**The task**
Quote every line of the data below word for word, omitting the pictures.

Stored data:
========================
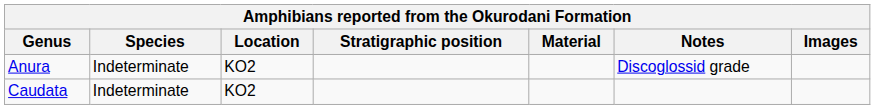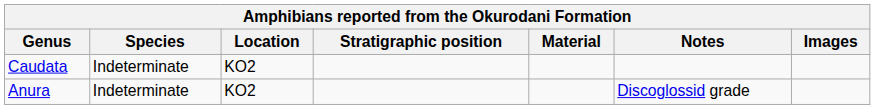rows swapped: Anura <-> Caudata
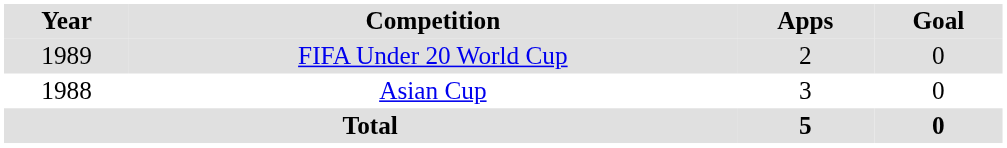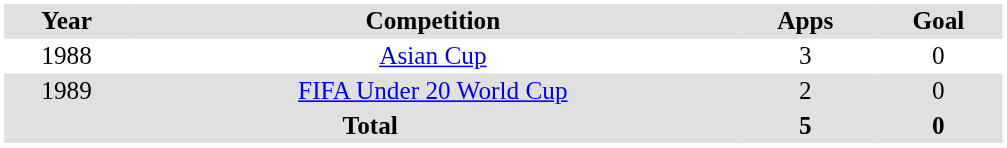rows swapped: Asian Cup <-> FIFA Under 20 World Cup
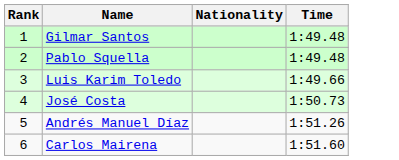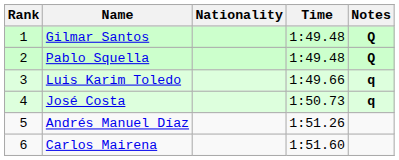+ column: Notes | Q | Q | q | q
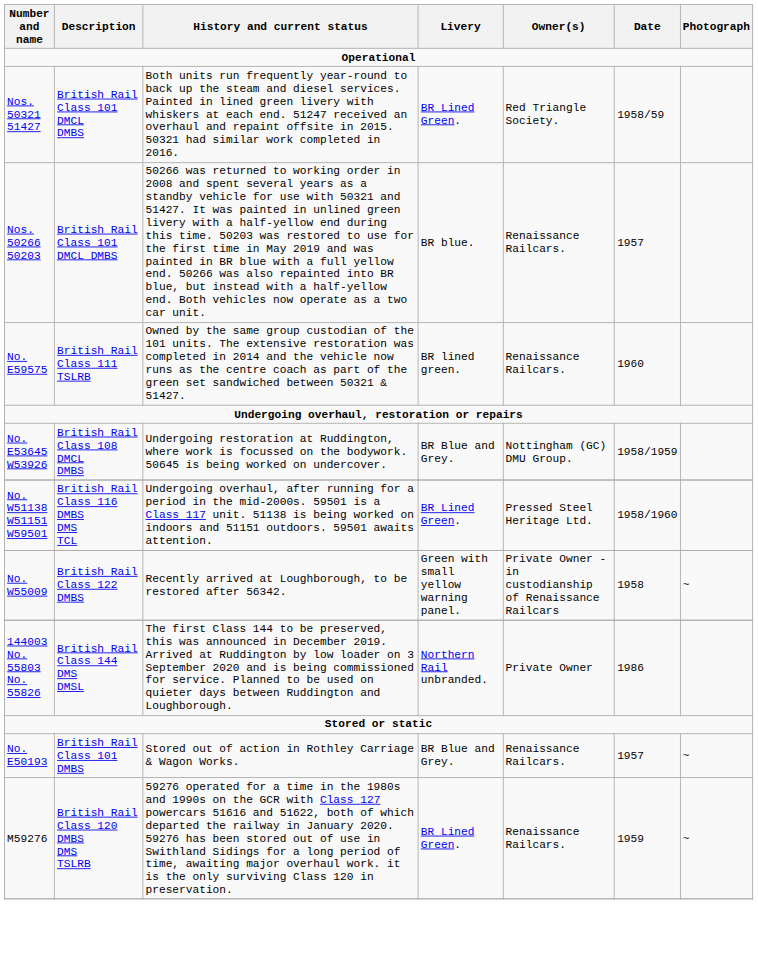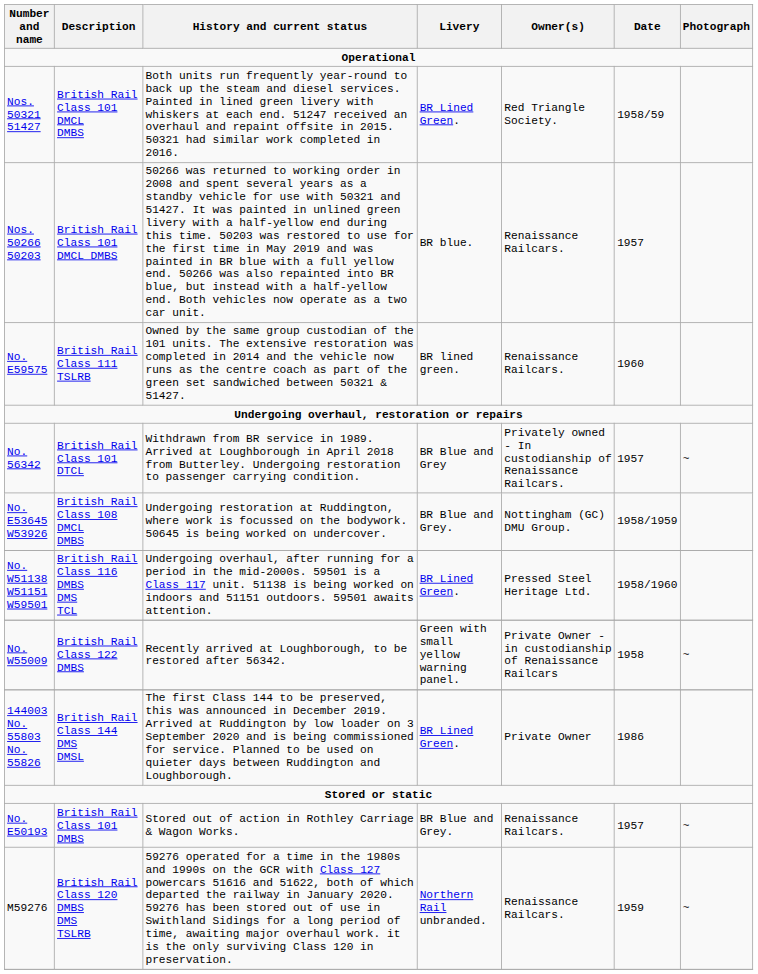+ row: No. 56342 | British Rail Class 101 DTCL | Withdrawn from BR service in 1989. Arrived at Loughborough in April 2018 from Butterley. Undergoing restoration to passenger carrying condition. | BR Blue and Grey | Privately owned - In custodianship of Renaissance Railcars. | 1957 | ~
144003 No. 55803 No. 55826 | Livery: Northern Rail unbranded. -> BR Lined Green.
M59276 | Livery: BR Lined Green. -> Northern Rail unbranded.
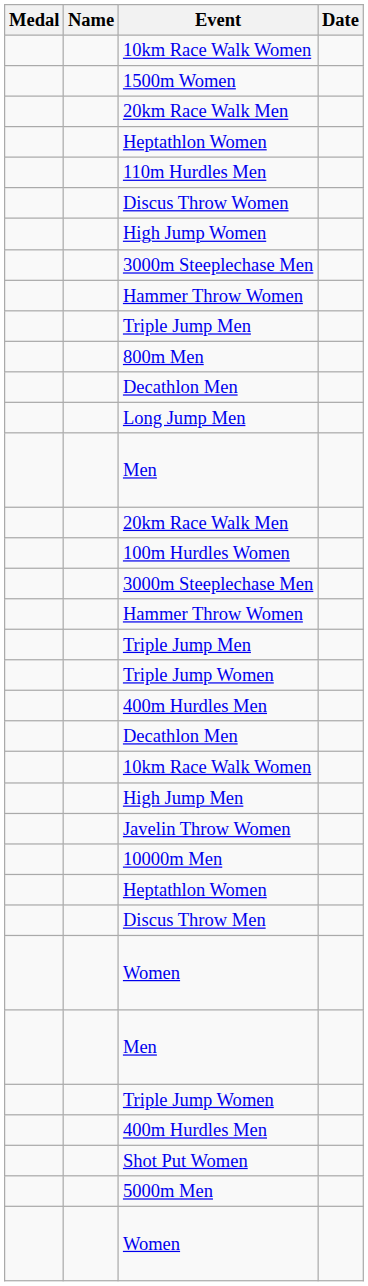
========================
**Expected answer**
rows swapped: Anura <-> Caudata
rows swapped: Asian Cup <-> FIFA Under 20 World Cup
+ column: Notes | Q | Q | q | q
+ row: No. 56342 | British Rail Class 101 DTCL | Withdrawn from BR service in 1989. Arrived at Loughborough in April 2018 from Butterley. Undergoing restoration to passenger carrying condition. | BR Blue and Grey | Privately owned - In custodianship of Renaissance Railcars. | 1957 | ~
144003 No. 55803 No. 55826 | Livery: Northern Rail unbranded. -> BR Lined Green.
M59276 | Livery: BR Lined Green. -> Northern Rail unbranded.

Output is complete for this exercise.